◆ **Directions for this task**: Could you extract the data word for word, starting at its first line and stopping after the line that contains "0.087493, 0.996033, 0.529420]]", with that line included?

◆ **Records provided**:
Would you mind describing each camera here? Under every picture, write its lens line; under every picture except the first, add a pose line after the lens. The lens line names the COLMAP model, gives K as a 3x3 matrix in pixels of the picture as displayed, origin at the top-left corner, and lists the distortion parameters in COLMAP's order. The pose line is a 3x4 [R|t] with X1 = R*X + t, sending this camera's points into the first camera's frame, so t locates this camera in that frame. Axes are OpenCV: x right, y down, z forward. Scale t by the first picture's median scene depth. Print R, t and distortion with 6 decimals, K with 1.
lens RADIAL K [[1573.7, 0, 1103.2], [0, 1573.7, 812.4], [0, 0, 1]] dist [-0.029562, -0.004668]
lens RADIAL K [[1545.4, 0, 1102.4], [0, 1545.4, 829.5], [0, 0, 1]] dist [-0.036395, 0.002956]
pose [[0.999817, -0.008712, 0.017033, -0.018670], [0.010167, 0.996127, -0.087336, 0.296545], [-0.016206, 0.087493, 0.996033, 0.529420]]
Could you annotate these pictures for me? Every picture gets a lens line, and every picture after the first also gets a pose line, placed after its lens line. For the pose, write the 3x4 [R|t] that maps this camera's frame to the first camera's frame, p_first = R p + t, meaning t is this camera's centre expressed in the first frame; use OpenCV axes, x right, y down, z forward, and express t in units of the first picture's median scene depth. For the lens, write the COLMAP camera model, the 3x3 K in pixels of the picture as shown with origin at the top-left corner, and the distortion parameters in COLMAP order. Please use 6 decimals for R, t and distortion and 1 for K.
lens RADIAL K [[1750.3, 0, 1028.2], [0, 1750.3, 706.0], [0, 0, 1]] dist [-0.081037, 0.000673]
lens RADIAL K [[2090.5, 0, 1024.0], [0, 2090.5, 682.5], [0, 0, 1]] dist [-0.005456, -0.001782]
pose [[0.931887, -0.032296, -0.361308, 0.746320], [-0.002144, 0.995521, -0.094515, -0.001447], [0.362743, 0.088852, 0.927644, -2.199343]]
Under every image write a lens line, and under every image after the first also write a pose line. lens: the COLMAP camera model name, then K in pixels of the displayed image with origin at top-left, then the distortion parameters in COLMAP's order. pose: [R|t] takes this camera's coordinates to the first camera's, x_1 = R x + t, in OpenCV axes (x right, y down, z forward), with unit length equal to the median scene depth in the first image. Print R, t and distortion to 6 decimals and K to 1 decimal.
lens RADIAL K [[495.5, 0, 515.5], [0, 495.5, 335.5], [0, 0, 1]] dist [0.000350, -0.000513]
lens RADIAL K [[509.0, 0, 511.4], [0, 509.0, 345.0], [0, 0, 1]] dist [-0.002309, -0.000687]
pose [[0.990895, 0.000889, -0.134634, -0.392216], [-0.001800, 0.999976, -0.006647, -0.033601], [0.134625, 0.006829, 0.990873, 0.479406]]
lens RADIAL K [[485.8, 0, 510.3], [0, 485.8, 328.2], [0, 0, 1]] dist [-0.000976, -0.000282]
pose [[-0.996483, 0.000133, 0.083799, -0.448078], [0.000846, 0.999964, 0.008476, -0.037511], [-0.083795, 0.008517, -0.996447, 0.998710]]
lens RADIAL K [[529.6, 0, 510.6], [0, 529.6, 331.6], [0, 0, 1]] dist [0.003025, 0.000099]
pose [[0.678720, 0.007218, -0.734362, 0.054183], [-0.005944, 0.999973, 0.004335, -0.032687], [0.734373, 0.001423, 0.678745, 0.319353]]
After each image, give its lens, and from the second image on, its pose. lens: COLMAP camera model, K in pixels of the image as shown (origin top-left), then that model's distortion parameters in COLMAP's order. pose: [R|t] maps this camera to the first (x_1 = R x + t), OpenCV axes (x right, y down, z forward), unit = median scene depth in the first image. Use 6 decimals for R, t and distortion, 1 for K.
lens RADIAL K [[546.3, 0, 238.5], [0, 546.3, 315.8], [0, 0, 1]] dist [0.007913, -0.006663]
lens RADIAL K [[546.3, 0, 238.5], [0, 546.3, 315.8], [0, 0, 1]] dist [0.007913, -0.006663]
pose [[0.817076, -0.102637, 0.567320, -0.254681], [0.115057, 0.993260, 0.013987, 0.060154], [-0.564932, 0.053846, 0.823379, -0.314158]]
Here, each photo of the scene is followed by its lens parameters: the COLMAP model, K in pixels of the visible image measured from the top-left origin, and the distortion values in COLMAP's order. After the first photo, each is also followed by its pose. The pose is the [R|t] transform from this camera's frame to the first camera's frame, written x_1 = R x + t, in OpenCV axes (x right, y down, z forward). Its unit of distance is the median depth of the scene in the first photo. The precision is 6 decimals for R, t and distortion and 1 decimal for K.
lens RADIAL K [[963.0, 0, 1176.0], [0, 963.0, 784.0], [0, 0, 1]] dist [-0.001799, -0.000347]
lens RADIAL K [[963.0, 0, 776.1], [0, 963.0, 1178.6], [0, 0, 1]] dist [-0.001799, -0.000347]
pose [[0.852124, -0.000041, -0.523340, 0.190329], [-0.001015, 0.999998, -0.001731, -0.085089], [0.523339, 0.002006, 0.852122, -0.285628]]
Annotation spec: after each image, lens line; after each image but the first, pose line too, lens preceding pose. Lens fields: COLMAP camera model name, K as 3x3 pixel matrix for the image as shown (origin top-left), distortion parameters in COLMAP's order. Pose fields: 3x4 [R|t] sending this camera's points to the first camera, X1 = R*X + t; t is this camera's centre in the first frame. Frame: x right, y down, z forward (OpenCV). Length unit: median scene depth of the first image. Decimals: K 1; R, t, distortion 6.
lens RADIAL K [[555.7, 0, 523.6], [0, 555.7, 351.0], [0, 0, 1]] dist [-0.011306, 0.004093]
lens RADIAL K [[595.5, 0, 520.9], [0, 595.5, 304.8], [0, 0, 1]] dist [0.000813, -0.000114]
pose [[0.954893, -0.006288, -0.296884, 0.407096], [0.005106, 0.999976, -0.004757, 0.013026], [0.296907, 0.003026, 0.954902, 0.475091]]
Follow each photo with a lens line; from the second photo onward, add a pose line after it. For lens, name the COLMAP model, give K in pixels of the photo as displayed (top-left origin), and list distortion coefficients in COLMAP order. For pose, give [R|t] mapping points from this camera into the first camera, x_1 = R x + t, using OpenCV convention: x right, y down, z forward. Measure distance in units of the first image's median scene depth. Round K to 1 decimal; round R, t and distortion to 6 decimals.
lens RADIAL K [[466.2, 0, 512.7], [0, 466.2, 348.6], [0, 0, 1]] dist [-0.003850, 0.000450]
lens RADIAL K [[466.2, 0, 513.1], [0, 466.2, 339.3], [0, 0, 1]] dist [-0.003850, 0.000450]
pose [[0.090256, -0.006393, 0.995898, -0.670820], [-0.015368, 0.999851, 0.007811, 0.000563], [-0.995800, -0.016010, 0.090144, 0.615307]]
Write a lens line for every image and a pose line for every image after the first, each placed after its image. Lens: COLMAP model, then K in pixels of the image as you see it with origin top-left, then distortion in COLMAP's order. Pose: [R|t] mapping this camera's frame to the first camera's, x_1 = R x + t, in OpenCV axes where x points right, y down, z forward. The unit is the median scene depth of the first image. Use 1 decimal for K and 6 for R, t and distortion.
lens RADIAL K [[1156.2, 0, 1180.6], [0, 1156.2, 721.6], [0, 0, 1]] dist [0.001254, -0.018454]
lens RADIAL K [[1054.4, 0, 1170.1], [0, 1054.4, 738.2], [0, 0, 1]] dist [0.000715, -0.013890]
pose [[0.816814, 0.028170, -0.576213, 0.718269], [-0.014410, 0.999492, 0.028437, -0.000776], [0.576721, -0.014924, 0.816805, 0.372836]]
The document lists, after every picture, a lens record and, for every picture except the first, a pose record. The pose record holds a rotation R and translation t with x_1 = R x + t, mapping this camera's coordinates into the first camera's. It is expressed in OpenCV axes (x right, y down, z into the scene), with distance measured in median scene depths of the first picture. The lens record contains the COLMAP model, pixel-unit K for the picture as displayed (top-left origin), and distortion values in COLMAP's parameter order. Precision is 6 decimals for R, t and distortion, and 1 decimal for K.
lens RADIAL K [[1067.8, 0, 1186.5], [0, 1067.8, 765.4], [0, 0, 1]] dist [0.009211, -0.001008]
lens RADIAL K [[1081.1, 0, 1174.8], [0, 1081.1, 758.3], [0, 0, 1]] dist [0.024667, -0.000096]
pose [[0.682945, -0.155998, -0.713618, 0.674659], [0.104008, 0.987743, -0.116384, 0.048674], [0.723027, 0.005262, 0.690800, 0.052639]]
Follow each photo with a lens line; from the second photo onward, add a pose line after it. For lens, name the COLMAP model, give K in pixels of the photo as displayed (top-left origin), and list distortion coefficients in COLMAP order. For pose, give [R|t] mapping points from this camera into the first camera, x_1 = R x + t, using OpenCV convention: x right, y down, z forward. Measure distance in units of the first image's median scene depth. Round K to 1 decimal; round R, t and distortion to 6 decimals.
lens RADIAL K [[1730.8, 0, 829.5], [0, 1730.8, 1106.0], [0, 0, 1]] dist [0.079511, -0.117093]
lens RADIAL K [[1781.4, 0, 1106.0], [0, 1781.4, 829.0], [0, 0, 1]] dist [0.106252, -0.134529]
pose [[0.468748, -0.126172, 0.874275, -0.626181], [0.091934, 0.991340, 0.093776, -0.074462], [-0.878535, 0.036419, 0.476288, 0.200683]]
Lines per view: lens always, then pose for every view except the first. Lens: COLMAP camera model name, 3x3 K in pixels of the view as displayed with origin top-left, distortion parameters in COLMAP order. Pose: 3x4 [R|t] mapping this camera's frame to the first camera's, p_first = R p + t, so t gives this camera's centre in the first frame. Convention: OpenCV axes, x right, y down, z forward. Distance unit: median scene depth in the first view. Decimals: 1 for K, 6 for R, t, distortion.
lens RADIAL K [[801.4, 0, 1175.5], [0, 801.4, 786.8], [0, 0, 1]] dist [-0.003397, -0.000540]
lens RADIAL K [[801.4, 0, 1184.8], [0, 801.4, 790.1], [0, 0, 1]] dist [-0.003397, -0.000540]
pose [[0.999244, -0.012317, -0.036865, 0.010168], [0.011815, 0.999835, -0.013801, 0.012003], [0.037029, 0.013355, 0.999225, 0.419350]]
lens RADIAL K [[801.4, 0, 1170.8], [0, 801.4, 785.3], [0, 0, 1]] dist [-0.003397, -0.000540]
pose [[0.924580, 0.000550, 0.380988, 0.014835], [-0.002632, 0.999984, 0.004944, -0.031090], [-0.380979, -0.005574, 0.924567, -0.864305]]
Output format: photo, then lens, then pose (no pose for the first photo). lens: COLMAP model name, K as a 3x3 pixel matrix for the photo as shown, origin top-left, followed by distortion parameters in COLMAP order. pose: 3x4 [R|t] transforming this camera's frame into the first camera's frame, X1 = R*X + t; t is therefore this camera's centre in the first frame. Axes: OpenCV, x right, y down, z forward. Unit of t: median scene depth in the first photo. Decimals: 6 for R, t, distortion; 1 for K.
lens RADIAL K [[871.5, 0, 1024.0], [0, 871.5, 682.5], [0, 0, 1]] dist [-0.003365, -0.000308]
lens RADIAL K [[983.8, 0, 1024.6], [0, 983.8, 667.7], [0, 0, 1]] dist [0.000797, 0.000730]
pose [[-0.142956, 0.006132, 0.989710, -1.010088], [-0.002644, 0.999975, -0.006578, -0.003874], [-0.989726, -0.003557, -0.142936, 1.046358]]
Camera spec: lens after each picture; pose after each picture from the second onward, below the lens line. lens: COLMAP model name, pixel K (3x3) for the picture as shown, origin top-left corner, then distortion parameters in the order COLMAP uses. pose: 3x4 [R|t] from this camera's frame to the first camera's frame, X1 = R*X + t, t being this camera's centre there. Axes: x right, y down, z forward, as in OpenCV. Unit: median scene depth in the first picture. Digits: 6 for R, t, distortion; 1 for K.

◆ **Exercise solution**:
Would you mind describing each camera here? Under every picture, write its lens line; under every picture except the first, add a pose line after the lens. The lens line names the COLMAP model, gives K as a 3x3 matrix in pixels of the picture as displayed, origin at the top-left corner, and lists the distortion parameters in COLMAP's order. The pose line is a 3x4 [R|t] with X1 = R*X + t, sending this camera's points into the first camera's frame, so t locates this camera in that frame. Axes are OpenCV: x right, y down, z forward. Scale t by the first picture's median scene depth. Print R, t and distortion with 6 decimals, K with 1.
lens RADIAL K [[1573.7, 0, 1103.2], [0, 1573.7, 812.4], [0, 0, 1]] dist [-0.029562, -0.004668]
lens RADIAL K [[1545.4, 0, 1102.4], [0, 1545.4, 829.5], [0, 0, 1]] dist [-0.036395, 0.002956]
pose [[0.999817, -0.008712, 0.017033, -0.018670], [0.010167, 0.996127, -0.087336, 0.296545], [-0.016206, 0.087493, 0.996033, 0.529420]]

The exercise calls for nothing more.